Hasta que una madrugada, los reconocí por los pasos, y les juro que fue la única vez en mi vida que me arrepentí de
no haber tenido boca, de no haber tenido ojos, de no haber tenido brazos. Les hubiera dicho que no, que ese no era el
momento, que el comisario de enfrente, que los estaban esperando. Los vi sonreír por última vez bajo la luna clara,
sacando de una mochila las brochas como espadas. Y juro que fui feliz en ese momento, feliz e inconsciente, y no fui
capaz de decirles nada. Acá, acá a la altura del corazón, todavía tengo guardadas diez balas. Diez balas y los restos de
una mancha roja, de sangre joven derramada. Juro que ese día me arrepentí de no tener brazos, para cubrirlos de la
metralla, de no tener pies para parame delante de ellos, de no tener boca para maldecir al oficial que ordenó una última
ráfaga sobre los cuerpos y dijo, con una sonrisa maliciosa bajo la luna, “estos ya no van a pintar más nada”.
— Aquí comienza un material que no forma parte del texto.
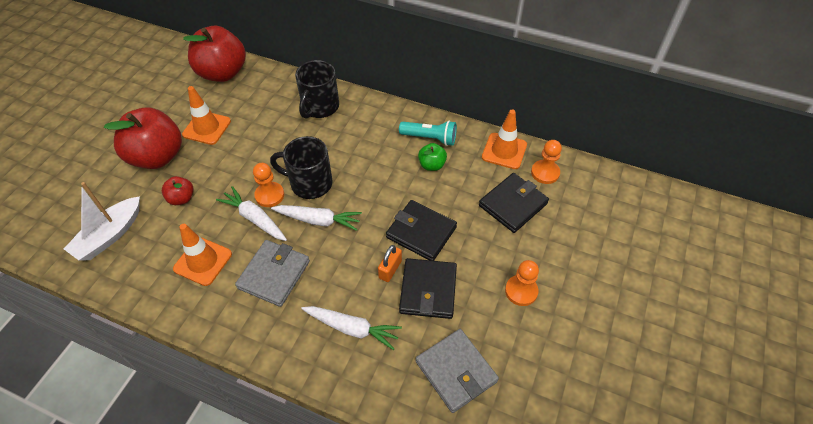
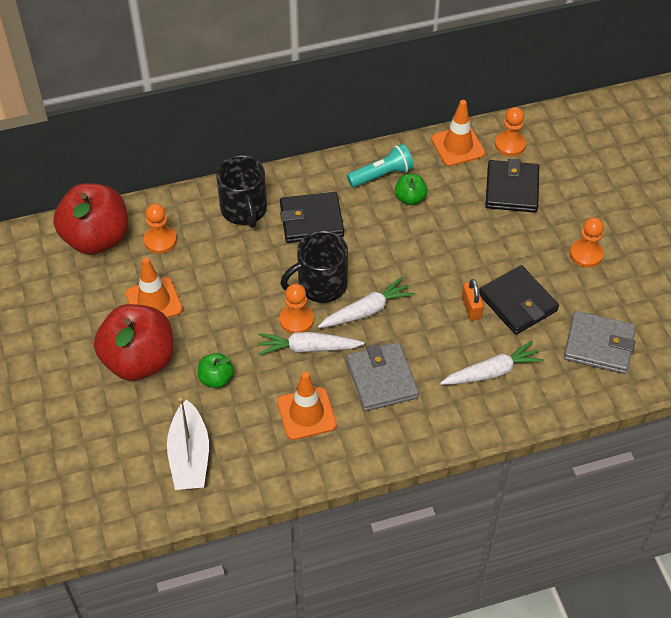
camera: 40 degrees left, 0 degrees up
(181, 198) = (216, 379): red apple -> green apple
(253, 95) = (160, 240): none -> orange pawn
(421, 232) = (463, 262): black wallet -> black wallet (311, 220)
Yo digo que están por matarme ahora, pero en realidad ya me habían matado esas diez balas. Por más que después
haya empezado a pasar el colectivo y hayan vuelto a pintarme carteles políticos y me llenen todas las semanas de
afiches de bailantas. “A esta vamos a tirarla abajo, sentí que le decía el otro día un hombre medio maduro, de lentes,
que anda con eso de los dúplex que le dicen, a unos muchachos que debían ser albañiles, acá vamos a poner una de
fibrocemento”. Y estoy esperando que me llegue la hora, como un condenado que ve como van preparando el cadalso,
clavando las tablas, probando la soga; así veo como van trayendo las herramientas, tratando de adivinar cuando me
pegarán el primer martillazo.
Y a esta altura ya sé que va a ser sin ceremonia, sin palabras alusivas y sin lágrimas. Total para qué. Si todos saben
que las paredes no oyen, que las paredes no hablan.